Source text:
▼▼▼

Thanks MadHouse! I have a human scale I could use if someone needs their weight watched - that should work.

As for selenium and vitamin E, I was planning on using the Replamin Plus gel I already have. That has selenium, vitamin E, plus a bunch of other vitamins and minerals, so I figured that would do. What do you think?


----------



## MadHouse (Oct 3, 2019)

Feira426 said:


> Quick question - I got some unwaxed dental floss because I saw it on several kidding supply lists, but I've not used it before and honestly I wasn't sure what it was for, except that it had something to do with umbilical cords.
> 
> So I've been looking into it today, and I guess people use it to tie a bleeding cord, but it looks like a lot of people don't recommend using it at all. What are your thoughts? If anyone can give me some advice here I'd appreciate it! Should I keep it in my kidding kit? Replace it with something else?

▲▲▲

Dataset entries:
▼▼▼

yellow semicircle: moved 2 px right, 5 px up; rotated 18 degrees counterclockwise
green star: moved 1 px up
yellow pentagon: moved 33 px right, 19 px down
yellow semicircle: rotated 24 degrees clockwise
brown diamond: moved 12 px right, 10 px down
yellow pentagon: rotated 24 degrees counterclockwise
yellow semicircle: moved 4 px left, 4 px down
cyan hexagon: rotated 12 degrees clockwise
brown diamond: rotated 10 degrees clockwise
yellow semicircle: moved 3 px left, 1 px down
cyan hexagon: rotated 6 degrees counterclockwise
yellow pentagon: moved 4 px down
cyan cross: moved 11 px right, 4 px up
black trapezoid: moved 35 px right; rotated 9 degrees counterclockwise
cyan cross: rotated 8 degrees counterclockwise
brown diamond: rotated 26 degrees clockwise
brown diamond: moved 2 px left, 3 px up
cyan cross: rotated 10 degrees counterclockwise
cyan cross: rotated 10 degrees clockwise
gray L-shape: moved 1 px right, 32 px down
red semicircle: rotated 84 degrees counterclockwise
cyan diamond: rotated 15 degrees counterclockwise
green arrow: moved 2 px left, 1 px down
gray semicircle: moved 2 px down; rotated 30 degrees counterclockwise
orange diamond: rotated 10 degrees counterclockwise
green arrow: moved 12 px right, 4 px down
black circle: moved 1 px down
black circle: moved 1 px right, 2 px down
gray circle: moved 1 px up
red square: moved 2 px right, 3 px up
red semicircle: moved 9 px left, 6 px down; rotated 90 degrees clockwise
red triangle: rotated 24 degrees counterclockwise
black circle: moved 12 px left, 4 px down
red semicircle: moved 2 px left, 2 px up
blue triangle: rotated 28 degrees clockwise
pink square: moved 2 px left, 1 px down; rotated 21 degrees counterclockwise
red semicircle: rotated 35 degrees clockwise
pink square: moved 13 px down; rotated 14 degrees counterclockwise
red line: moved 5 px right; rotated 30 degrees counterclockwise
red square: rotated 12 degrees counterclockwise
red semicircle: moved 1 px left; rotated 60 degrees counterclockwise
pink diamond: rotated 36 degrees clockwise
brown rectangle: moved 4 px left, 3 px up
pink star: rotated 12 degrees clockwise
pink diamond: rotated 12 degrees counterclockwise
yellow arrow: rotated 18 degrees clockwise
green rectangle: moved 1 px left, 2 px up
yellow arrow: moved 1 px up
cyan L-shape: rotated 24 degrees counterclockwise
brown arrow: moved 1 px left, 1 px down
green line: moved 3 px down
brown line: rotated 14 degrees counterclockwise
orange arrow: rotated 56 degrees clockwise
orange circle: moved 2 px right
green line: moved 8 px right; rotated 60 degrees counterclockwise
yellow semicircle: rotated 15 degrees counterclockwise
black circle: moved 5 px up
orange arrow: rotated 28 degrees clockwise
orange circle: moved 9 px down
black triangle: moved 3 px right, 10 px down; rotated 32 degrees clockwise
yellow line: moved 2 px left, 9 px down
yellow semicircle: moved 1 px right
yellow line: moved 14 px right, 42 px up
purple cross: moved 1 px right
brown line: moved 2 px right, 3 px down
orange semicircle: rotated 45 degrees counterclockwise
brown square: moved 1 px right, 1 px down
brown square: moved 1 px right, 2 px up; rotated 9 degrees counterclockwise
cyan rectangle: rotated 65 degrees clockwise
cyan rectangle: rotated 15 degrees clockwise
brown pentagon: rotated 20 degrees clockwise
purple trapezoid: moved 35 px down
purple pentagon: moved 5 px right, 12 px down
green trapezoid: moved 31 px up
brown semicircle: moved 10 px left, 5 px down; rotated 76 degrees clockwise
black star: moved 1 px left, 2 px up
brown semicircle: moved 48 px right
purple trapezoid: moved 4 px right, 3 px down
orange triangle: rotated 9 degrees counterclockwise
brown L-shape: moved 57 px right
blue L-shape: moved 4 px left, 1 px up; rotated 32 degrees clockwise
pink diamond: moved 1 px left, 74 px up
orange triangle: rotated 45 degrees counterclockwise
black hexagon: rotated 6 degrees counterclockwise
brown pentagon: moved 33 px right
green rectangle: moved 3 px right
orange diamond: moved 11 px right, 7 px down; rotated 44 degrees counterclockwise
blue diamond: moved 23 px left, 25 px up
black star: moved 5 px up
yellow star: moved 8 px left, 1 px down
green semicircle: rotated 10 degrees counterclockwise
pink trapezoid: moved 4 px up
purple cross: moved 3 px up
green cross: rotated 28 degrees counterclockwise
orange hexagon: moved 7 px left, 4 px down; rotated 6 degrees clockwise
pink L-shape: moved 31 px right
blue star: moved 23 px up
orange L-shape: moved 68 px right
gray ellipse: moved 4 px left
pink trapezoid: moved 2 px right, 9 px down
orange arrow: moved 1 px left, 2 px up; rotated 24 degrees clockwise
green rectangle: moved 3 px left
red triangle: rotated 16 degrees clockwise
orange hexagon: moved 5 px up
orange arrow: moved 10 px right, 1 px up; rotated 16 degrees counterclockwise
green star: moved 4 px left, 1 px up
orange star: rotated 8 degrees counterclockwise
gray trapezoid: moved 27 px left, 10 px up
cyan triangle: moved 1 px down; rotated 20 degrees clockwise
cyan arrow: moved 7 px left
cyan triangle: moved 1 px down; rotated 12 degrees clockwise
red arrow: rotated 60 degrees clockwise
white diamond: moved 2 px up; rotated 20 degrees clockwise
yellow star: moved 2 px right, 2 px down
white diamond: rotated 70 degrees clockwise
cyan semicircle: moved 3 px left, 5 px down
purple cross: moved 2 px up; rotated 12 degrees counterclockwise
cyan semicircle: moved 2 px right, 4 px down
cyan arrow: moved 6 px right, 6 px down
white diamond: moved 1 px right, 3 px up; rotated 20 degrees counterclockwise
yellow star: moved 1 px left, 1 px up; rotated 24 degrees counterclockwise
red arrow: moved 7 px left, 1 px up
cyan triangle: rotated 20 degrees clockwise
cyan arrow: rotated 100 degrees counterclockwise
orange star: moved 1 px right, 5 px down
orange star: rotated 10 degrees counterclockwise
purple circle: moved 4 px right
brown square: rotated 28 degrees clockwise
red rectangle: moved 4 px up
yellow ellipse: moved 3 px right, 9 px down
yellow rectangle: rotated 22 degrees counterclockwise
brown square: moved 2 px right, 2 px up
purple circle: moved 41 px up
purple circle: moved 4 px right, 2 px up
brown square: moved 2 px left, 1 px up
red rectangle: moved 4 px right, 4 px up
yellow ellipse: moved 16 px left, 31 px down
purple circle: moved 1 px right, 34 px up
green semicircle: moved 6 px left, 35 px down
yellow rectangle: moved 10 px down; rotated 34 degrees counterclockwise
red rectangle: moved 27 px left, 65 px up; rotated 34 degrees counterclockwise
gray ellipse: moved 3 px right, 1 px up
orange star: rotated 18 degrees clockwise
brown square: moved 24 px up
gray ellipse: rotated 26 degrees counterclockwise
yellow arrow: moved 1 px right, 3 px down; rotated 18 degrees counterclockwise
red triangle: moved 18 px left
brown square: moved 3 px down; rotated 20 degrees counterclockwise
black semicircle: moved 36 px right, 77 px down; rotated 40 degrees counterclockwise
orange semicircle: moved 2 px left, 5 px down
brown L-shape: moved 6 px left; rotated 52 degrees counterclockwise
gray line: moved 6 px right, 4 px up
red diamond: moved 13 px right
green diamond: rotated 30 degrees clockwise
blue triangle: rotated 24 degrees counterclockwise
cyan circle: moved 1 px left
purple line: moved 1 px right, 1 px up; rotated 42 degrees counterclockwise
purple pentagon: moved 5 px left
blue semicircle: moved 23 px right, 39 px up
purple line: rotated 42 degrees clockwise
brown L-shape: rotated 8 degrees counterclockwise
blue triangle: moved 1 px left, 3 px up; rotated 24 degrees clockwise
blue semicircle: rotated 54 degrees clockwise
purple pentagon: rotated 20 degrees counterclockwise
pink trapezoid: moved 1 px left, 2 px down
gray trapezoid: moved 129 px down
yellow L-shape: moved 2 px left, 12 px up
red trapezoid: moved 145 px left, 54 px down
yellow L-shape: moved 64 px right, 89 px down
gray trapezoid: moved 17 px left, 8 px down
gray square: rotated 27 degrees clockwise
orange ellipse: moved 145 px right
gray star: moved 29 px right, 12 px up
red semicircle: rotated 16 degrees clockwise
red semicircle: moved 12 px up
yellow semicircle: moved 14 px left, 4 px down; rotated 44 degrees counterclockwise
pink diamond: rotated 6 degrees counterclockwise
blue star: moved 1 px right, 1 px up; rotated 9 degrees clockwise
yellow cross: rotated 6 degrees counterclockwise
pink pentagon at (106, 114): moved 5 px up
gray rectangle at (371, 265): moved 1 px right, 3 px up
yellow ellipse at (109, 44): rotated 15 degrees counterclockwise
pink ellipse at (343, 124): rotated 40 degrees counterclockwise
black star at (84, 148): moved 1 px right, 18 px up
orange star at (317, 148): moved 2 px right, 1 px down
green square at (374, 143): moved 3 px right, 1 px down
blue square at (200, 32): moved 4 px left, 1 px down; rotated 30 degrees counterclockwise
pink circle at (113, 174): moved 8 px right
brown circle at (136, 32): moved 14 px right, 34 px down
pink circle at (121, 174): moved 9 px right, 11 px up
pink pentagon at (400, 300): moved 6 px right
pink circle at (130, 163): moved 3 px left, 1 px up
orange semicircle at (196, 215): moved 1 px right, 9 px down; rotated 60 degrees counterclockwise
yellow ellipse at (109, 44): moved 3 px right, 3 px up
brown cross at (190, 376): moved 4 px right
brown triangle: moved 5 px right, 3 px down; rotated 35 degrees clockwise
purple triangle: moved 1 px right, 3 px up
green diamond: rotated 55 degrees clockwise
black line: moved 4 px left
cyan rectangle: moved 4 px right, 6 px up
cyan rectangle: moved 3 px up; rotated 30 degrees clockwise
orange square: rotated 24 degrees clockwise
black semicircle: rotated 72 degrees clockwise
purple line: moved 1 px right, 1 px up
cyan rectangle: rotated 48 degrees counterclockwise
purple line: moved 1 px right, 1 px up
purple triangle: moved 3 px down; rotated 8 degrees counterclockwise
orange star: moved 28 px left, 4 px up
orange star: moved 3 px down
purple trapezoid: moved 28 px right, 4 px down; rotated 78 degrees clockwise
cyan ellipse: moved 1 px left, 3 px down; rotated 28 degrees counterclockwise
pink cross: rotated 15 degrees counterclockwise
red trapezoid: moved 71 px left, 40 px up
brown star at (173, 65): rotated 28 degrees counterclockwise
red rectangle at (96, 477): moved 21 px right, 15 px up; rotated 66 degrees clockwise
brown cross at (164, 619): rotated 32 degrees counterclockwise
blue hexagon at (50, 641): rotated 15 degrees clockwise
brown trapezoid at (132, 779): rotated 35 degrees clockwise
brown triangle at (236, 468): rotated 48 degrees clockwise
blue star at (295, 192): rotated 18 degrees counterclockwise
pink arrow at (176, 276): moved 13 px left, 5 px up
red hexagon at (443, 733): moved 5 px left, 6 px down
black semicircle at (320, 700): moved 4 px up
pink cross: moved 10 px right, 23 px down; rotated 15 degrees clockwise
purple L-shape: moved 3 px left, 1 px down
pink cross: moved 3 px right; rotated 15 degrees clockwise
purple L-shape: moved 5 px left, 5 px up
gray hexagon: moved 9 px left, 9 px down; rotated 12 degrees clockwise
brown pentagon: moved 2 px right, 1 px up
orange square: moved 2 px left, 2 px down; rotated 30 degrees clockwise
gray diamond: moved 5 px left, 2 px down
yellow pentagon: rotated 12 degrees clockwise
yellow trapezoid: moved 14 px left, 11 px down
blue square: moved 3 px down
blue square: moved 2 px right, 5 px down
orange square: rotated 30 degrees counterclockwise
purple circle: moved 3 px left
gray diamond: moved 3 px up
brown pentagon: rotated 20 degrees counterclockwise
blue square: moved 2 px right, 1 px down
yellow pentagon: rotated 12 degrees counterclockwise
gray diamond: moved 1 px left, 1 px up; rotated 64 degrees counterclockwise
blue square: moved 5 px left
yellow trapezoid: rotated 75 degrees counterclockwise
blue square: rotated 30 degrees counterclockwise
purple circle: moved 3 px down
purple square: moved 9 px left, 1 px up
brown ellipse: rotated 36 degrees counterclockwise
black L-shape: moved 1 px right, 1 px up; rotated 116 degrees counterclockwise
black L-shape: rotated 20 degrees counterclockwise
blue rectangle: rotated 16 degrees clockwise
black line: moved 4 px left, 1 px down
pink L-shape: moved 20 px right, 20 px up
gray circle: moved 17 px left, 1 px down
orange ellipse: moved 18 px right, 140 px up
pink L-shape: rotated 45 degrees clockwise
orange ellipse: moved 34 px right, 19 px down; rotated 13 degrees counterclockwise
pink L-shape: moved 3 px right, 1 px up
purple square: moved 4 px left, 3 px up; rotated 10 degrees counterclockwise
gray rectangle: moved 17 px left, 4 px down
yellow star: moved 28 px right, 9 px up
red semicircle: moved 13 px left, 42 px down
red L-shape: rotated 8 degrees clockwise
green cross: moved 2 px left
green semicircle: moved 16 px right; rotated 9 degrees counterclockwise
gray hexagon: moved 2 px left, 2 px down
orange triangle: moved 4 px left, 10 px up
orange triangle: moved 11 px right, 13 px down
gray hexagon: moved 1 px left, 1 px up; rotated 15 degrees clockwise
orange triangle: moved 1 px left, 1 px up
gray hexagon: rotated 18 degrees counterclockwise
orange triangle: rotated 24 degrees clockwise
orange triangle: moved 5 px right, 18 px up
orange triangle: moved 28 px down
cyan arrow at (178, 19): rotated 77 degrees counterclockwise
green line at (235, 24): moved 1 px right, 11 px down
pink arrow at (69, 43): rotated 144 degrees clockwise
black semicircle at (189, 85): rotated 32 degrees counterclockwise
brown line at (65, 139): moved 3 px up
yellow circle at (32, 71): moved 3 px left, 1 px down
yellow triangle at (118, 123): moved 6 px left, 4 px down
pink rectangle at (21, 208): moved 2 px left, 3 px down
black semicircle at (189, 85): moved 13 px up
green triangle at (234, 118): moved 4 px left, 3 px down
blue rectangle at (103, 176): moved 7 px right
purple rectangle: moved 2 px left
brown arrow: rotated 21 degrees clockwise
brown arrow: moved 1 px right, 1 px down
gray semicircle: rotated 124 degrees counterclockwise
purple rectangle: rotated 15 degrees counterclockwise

▲▲▲

Apply what you read:
**a)** Answer these questions about the kidding-supplies forum thread:
(i) What product does the first poster plan to use for selenium and vitamin E?
(ii) What kind of dental floss did Feira426 buy?
(iii) According to what Feira426 found, what do people use that floss for?
**b)** Write the next part of the kidding-supplies forum thread, starting after its last sentence.

Replies:
**a)**
(i) The Replamin Plus gel the poster already has.
(ii) Unwaxed dental floss.
(iii) To tie a bleeding umbilical cord.

**b)**
I have not tied or cut an umbilical cord. Just dipped. But I only had two kiddings. I read you only need to cut it if it touches the ground.
Maybe someone else more experienced will chime in.


----------



## MadHouse (Oct 3, 2019)

Feira426 said:


> Thanks MadHouse! I have a human scale I could use if someone needs their weight watched - that should work.
> 
> As for selenium and vitamin E, I was planning on using the Replamin Plus gel I already have. That has selenium, vitamin E, plus a bunch of other vitamins and minerals, so I figured that would do. What do you think?


I don't know!
Maybe @GoofyGoat or @happybleats can tell you.


----------



## Feira426 (Dec 11, 2019)

I think you’re right - I’ve never cut or tied one before either, lol. But if I understand right you cut long ones so they don’t drag through the mud so much or get caught on stuff, and you tie them if they’re bleeding a lot? I think... 

Probably won’t have to do either but I want to be more prepared this time just in case!

And I’ll do some more looking at the Replamin thing. I know I saw someone somewhere talking about giving kids a tiny bit of Replamin, but I didn’t write anything down and that’s all I can remember.


----------



## GoofyGoat (Sep 21, 2018)

Banamine is 1cc per 100 lbs. only use it if temp is within normal limits or above (101.5-103.5F) don’t go over make sure you have an accurate weight. Also don’t use until after the placentas dropped.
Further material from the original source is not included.